Inilah kurang lebih yang sekarang melanda negeri ini. Pelbagai hasil penelitian di kalangan anak muda dan siswa yang dilakukan oleh beberapa lembaga melukiskan ”awan gelap nan pekat” bagi bangsa ini untuk beberapa tahun ke depan. Sejumlah hasil penelitian yang ada menunjukkan, sebagian dari kaum muda sekarang mulai terjangkiti radikalisme bahkan terorisme.

Aksi terorisme paling anyar di Solo dalam beberapa hari terakhir semakin mengungkap jelas ancaman terorisme dan radikalisme di kalangan anak muda. Dari tiga nama yang dilansir pihak kepolisian dan diduga terlibat dalam aksi terorisme di Solo, mereka baru berumur belasan hingga 20-an tahun.

Radikalisasi

Pada akhir 2011, penulis menulis di koran ini berjudul ”Radikalisasi Tunas Muda” (Kompas, 31 Desember 2011). Dalam tulisan tersebut, penulis menyampaikan hasil pemetaan sederhana setelah mengisi materi Islam Rahmatan Lil ’Alamin (visi kerahmatan Islam) dalam acara pesantren kilat di Bogor. Dari acara yang diadakan Ditjen Pendidikan Islam Kemenag untuk para aktivis kerohanian Islam (rohis) se-Indonesia itu, secara umum mereka dapat dikatakan sangat berpotensi radikal. Bahkan bisa dipastikan, ada 2 sampai 3 orang dari setiap kelas (satu kelas 50 orang) yang sudah positif terjangkiti ideologi radikal.

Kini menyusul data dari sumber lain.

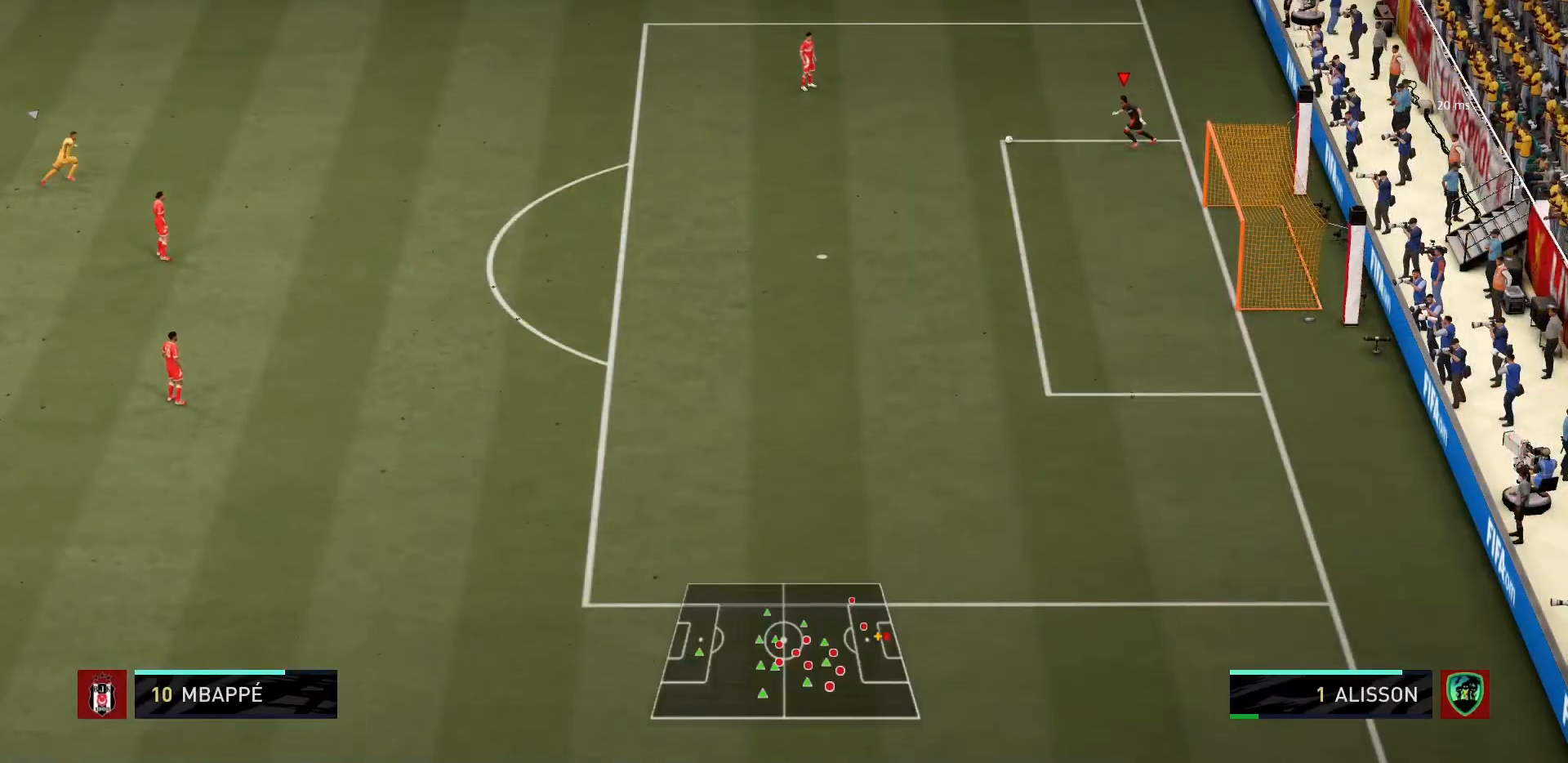
{"buttons": [], "left_stick": "center", "right_stick": "center", "events": []}
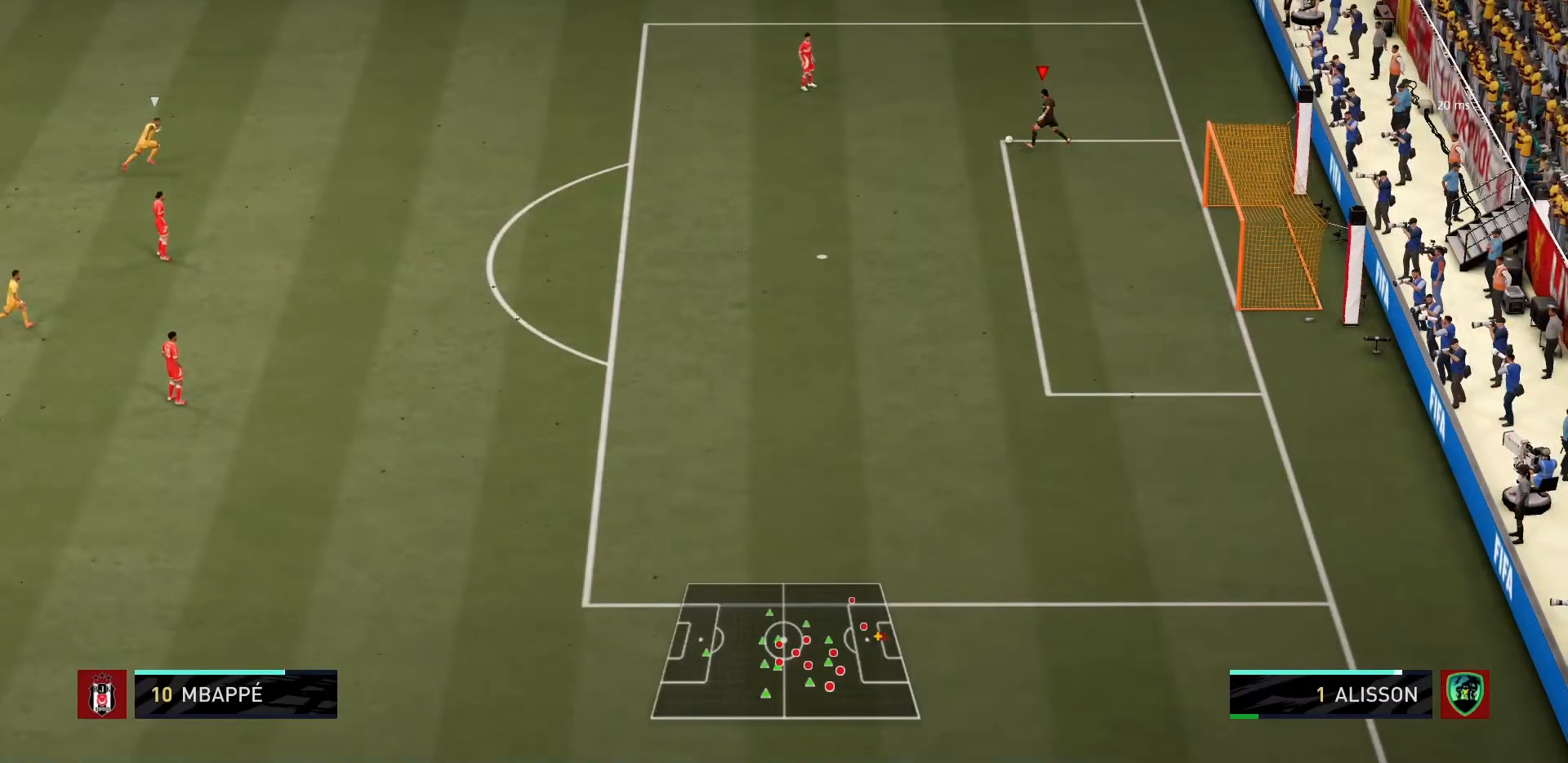
{"buttons": [], "left_stick": "up-left", "right_stick": "center", "events": [[467, "left_stick", "up-left"]]}
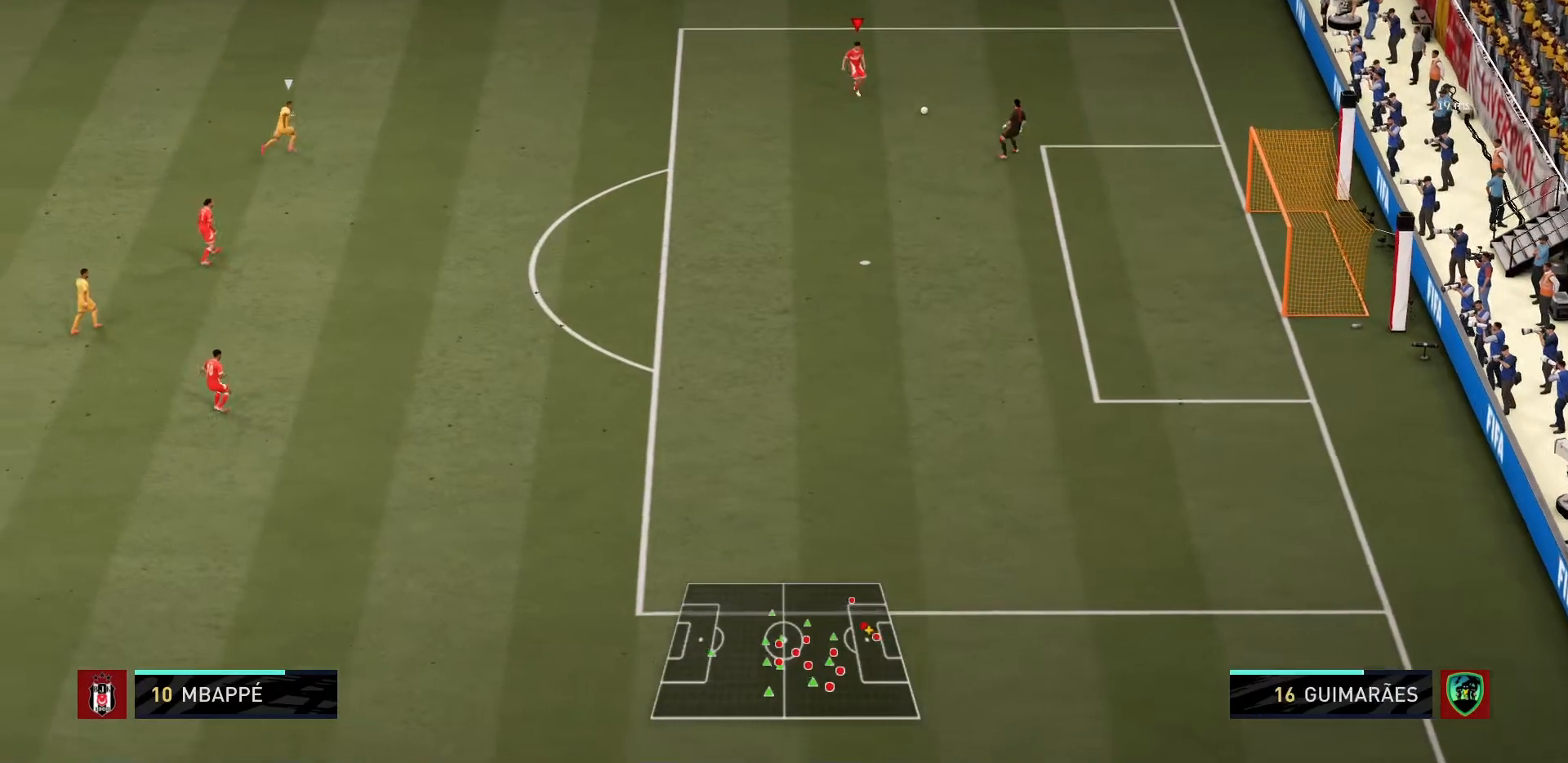
{"buttons": [], "left_stick": "up-left", "right_stick": "center", "events": []}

Setidaknya ini bisa dilihat dari penggunaan yel-yel ketuhanan yang tak pada tempatnya, semangat kembali kepada Al Quran dan sunah yang menggebu tanpa tahu jalan yang harus ditempuh menuju dua kitab suci itu. Mereka juga cenderung sinis terhadap sejumlah budaya Muslim Nusantara, seperti ziarah kubur, tawasul, dan kemajemukan.

Hasil penelitian LaKIP tentang radikalisme di kalangan siswa dan guru Pendidikan Agama Islam (PAI) di Jabodetabek bisa dijadikan contoh lain dari ancaman radikalisme di kalangan anak muda. Sebanyak 50 persen siswa yang disurvei pada Oktober 2010-Januari 2011 itu menyatakan setuju dengan penggunaan kekerasan demi agama.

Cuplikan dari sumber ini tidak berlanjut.